Polski medalista olimpijski znalazł nową pracę. Nie uwierzysz, czym się zajął

Jan Szymański to brązowy medalista zimowych igrzysk olimpijskich w Soczi z 2014 roku. W swoim dorobku ma wiele triumfów w zawodach Pucharu Świata, ale także wiele medali mistrzostw Polski seniorów. W 2023 roku poinformował o zakończeniu sportowej kariery. Po odłożeniu łyżew na półkę zajął się czymś zupełnie niezwiązanym ze sportem.

34-letni dziś Jan Szymański do końca życia zapamięta 22 lutego 2014 roku. To właśnie tego dnia polska drużyna w składzie z nim, Konradem Niedźwiedzkim i Zbigniewem Bródką pokonała Kanadyjczyków i wywalczyła brązowy medal Zimowych Igrzysk Olimpijskich w Soczi.

Zobacz wideo To on uczy polskich skoczków latać. Oto jak pracuje

Nietypowe zajęcie Jana Szymańskiego. To rodzinny biznes

Od tego czasu minęła już ponad dekada. Szymański nie startuje już w zawodach. Karierę zakończył na początku 2023 roku. Okazuje się jednak, że udało mu się odnaleźć w "życiu po życiu". Były panczenista znalazł czas i porozmawiał z "Przeglądem Sportowym".

- Mama nadal prowadzi kwiaciarnie. Czasem jej pomagam, moja dziewczyna też. To rodzinny biznes, trzeba się wspierać. Organizujemy też śluby, wtedy jestem angażowany do rozwożenia czy rozstawiania dekoracji - zdradza Szymański. 
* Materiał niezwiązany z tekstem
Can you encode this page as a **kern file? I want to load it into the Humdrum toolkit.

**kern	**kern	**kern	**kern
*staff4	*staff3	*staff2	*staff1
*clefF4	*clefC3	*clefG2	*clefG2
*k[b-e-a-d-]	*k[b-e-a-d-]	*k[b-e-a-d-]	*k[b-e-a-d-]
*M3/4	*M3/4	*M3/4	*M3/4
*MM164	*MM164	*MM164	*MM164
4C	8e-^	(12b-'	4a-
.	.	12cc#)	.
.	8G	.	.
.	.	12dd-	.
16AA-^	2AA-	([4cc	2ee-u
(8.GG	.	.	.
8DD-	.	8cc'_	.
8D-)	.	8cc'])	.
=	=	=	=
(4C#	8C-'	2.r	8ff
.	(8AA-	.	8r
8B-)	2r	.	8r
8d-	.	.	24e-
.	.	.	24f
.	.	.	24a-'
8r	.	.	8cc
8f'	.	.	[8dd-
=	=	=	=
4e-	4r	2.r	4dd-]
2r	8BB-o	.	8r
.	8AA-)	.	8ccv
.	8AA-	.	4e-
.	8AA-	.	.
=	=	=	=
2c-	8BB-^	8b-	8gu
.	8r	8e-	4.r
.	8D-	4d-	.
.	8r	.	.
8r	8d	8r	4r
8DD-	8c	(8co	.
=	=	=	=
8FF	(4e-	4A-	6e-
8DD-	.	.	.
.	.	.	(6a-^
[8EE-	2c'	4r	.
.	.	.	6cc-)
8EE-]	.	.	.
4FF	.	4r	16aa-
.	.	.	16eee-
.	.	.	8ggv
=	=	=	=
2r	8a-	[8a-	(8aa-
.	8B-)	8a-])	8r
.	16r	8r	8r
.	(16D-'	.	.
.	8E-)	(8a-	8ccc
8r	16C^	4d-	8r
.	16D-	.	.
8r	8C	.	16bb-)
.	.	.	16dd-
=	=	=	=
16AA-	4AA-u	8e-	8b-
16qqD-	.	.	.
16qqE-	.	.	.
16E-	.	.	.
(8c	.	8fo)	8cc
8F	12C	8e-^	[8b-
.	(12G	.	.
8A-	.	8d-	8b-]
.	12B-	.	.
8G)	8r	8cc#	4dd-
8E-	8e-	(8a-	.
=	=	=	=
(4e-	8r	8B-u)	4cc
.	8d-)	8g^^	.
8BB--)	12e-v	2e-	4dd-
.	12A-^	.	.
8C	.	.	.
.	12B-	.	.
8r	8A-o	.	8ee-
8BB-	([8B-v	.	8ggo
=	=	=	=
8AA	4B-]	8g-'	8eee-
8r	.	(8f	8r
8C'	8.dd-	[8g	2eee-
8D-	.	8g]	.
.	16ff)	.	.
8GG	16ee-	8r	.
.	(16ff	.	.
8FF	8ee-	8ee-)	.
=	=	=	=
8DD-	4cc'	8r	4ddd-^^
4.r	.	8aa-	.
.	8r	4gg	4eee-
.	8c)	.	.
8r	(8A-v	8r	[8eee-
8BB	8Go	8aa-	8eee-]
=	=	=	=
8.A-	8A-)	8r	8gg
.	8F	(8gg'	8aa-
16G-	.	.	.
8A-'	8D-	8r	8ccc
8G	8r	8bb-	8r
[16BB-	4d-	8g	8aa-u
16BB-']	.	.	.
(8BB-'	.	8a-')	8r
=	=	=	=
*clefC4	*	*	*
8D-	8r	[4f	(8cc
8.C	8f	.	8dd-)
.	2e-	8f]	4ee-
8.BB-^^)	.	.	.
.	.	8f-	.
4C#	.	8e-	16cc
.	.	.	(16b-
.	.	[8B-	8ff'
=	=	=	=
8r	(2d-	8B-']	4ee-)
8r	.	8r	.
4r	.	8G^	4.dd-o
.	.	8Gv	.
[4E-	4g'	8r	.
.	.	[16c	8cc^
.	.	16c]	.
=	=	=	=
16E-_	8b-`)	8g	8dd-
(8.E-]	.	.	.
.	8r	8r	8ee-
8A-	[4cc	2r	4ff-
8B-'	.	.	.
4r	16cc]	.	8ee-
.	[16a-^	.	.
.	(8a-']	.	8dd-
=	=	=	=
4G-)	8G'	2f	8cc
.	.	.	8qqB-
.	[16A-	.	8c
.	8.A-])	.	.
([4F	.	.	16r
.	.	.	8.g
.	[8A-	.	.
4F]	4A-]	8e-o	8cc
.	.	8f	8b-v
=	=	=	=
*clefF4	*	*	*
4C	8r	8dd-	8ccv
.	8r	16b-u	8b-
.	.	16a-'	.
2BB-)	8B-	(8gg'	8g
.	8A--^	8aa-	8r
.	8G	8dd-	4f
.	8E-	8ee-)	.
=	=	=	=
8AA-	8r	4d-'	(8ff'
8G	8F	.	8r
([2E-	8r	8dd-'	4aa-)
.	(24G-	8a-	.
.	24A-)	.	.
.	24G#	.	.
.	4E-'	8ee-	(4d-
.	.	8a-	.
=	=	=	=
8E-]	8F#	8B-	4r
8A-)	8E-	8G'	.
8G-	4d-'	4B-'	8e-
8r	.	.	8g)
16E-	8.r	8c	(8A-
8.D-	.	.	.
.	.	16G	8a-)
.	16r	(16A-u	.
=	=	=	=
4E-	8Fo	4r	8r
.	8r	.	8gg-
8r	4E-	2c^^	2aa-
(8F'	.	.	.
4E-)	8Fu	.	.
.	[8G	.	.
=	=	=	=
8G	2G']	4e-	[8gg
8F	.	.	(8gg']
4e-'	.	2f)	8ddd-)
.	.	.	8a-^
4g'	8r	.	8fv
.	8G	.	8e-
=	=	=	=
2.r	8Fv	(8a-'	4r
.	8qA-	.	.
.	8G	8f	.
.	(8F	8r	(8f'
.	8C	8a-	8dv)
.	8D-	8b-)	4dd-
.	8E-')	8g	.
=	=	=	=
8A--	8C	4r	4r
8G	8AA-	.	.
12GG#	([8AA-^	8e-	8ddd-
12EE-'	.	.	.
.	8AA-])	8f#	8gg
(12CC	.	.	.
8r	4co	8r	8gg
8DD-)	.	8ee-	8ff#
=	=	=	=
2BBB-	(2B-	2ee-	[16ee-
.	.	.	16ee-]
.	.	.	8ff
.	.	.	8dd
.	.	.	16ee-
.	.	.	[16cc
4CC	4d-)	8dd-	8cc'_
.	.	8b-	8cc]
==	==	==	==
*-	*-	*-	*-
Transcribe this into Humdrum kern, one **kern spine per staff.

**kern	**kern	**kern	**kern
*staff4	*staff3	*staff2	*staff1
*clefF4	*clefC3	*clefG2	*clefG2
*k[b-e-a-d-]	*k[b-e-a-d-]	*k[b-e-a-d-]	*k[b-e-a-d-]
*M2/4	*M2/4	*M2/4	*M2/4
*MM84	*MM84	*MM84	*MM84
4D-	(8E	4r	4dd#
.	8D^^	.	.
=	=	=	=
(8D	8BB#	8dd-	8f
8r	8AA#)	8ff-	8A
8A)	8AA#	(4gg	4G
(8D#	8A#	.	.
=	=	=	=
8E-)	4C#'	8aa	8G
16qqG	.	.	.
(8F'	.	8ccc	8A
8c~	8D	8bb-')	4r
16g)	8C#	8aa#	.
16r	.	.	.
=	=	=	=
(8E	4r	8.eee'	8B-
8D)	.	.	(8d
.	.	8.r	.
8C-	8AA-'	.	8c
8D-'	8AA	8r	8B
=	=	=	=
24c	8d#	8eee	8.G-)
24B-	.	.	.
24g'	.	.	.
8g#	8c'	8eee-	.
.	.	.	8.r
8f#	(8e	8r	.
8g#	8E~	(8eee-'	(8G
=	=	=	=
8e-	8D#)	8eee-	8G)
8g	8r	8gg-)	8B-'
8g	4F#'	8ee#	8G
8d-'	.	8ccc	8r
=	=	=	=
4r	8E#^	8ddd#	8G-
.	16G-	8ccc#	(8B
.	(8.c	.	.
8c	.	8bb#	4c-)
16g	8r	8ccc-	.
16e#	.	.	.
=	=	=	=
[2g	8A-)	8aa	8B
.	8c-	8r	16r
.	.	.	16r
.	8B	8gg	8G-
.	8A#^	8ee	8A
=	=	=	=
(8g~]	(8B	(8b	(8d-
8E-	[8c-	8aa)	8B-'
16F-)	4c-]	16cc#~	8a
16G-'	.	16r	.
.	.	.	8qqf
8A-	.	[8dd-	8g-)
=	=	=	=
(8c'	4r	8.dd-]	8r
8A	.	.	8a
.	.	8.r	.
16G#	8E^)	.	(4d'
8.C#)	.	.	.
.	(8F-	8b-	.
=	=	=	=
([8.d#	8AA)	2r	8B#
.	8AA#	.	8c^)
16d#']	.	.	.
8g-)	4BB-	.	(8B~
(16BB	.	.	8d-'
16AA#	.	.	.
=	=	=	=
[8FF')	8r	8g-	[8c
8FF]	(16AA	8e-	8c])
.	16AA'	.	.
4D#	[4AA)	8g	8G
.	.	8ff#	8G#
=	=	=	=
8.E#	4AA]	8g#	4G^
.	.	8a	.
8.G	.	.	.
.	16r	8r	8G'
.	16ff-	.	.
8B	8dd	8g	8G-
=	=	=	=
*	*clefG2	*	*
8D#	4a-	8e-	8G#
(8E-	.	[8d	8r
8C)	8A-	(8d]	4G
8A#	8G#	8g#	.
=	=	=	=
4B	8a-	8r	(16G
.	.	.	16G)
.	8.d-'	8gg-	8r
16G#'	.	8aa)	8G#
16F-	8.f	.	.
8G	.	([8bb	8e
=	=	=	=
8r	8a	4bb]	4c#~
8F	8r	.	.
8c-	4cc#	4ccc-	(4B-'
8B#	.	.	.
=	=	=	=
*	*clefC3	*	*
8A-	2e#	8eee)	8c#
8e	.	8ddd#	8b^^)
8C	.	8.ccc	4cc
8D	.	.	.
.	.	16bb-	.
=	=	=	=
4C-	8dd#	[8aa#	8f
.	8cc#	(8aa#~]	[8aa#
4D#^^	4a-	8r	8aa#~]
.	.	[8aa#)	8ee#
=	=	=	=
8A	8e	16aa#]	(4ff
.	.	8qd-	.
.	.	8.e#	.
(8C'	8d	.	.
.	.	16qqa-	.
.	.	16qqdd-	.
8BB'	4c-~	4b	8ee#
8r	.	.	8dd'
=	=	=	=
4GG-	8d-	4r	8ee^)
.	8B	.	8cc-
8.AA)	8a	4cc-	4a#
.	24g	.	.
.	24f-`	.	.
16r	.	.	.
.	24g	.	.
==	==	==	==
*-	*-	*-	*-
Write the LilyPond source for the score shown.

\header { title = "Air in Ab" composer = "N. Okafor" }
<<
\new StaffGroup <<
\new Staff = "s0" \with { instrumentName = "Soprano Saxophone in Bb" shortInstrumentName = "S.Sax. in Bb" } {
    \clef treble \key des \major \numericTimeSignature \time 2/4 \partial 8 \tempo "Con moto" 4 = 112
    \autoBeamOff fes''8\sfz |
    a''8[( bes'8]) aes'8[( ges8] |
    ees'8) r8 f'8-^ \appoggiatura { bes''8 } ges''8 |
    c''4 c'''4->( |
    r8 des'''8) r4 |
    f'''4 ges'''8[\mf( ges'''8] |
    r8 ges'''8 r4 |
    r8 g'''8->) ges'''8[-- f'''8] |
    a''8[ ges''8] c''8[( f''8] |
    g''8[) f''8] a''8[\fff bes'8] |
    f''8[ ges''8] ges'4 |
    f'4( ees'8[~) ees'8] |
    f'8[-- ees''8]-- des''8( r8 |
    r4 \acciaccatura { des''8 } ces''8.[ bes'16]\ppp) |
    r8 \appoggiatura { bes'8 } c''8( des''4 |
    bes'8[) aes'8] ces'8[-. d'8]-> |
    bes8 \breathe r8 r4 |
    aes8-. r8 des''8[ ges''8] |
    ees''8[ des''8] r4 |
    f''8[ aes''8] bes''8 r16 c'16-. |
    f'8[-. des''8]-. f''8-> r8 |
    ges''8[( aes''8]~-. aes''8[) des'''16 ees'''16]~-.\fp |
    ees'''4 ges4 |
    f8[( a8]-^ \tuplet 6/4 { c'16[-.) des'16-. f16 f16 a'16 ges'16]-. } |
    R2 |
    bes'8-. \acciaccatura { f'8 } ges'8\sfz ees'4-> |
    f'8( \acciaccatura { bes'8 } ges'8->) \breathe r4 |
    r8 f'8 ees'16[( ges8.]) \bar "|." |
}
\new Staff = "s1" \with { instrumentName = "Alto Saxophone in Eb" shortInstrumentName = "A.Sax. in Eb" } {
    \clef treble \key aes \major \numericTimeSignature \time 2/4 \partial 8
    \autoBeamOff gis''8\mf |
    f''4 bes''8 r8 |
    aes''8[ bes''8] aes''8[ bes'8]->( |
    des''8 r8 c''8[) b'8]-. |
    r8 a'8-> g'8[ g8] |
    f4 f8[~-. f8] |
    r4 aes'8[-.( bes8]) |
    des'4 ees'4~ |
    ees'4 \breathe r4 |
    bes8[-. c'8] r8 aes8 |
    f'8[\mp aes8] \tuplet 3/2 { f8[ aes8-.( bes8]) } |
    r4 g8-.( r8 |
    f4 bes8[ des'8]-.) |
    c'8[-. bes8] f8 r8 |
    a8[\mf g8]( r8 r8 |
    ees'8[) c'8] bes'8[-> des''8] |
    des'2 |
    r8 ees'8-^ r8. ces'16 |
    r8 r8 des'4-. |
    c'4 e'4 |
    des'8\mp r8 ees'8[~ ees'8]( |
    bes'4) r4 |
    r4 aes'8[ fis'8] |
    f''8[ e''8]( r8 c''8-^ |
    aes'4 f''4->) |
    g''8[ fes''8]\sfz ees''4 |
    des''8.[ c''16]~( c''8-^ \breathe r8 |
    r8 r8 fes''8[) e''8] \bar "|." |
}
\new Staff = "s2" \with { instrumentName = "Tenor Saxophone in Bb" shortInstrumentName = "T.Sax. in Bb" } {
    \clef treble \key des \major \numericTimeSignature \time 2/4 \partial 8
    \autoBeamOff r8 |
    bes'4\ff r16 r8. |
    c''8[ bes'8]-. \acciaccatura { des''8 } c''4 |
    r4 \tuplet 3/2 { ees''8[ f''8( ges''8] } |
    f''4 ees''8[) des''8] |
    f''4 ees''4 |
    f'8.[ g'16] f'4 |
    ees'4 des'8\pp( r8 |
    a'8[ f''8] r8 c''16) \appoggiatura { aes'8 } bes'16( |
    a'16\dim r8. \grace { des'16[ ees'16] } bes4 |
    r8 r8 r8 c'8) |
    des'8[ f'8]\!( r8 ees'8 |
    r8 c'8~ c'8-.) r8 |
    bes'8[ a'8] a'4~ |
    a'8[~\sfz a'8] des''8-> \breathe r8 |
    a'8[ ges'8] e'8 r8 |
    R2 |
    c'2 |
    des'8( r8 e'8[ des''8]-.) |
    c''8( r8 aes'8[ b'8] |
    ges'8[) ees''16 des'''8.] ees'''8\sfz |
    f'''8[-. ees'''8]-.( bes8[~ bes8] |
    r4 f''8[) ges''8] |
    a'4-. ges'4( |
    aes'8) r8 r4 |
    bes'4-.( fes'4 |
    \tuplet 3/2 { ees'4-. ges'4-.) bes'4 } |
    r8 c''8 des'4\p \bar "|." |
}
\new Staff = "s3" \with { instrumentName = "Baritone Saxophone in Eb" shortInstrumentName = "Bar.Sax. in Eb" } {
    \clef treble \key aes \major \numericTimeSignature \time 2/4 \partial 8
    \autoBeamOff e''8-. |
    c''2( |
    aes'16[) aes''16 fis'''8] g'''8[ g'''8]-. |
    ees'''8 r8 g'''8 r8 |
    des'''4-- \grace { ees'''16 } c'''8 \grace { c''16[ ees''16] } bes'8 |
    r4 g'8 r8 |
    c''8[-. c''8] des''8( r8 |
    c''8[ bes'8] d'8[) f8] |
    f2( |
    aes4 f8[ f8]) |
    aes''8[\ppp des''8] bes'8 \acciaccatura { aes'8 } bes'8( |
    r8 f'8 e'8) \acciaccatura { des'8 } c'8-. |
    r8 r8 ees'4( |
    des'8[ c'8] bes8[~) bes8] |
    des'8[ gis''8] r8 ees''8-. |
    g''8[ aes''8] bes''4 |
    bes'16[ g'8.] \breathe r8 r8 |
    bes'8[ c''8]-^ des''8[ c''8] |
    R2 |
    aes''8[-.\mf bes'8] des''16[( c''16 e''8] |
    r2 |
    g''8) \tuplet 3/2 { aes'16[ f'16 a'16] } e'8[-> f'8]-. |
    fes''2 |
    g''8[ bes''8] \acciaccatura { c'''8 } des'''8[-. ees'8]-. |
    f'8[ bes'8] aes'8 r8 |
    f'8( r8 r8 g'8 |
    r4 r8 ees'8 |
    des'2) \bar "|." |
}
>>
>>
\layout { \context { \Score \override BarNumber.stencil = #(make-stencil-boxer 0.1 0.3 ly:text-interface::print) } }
Jak przyznaje, zdarzają się sytuacje, w których ludzie zagadują go, że go kojarzą. Są to jednak pojedyncze przypadki. - Raczej nie poznają. Nie dziwię się, trochę lat minęło. Ale nie oszukujmy się – łyżwiarstwo nigdy nie było popularnym sportem. Nawet w tym sezonie chłopaki osiągają bardzo dobre wyniki w sprincie, a jest o nich mało w porównaniu np. do skoczków narciarskich, którzy mają słabe wyniki. Widzę to na naszych portalach. Ktoś odpadnie w kwalifikacjach i jest to analizowane, opisywane - tłumaczy.

Praca w kwiaciarni nie sprawiła, że Szymański całkowicie porzucił sport. Co więcej - udało mu się odwiedzić jeden z najnowocześniejszych torów łyżwiarskich w Europie - Arenę Lodową położoną w Tomaszowie Mazowieckim. - W zeszłym roku byłem na Pucharze Świata w Tomaszowie Mazowieckim. Pojeździłem i pokibicowałem. Potem w połowie grudnia dzięki niskim temperaturom udało mi się pojeździć na jeziorku w Poznaniu. Nie mam ciśnienia, by jeździć regularnie na łyżwach. Jeżdżę za to na rolkach, średnio raz tygodniowo. Prowadzę treningi z Mastersami - opowiada. 

Poza pomocą w rodzinnym biznesie Jan Szymański posiada studio treningowe, w którym szlifuje formę ludzi. - Mam co robić. Przez prawie cały tydzień zaczynam zajęcia o godz. 6 rano. Pracuję głównie z amatorami, ale mam młodego piłkarza, kolarza, wrotkarzy - przyznaje.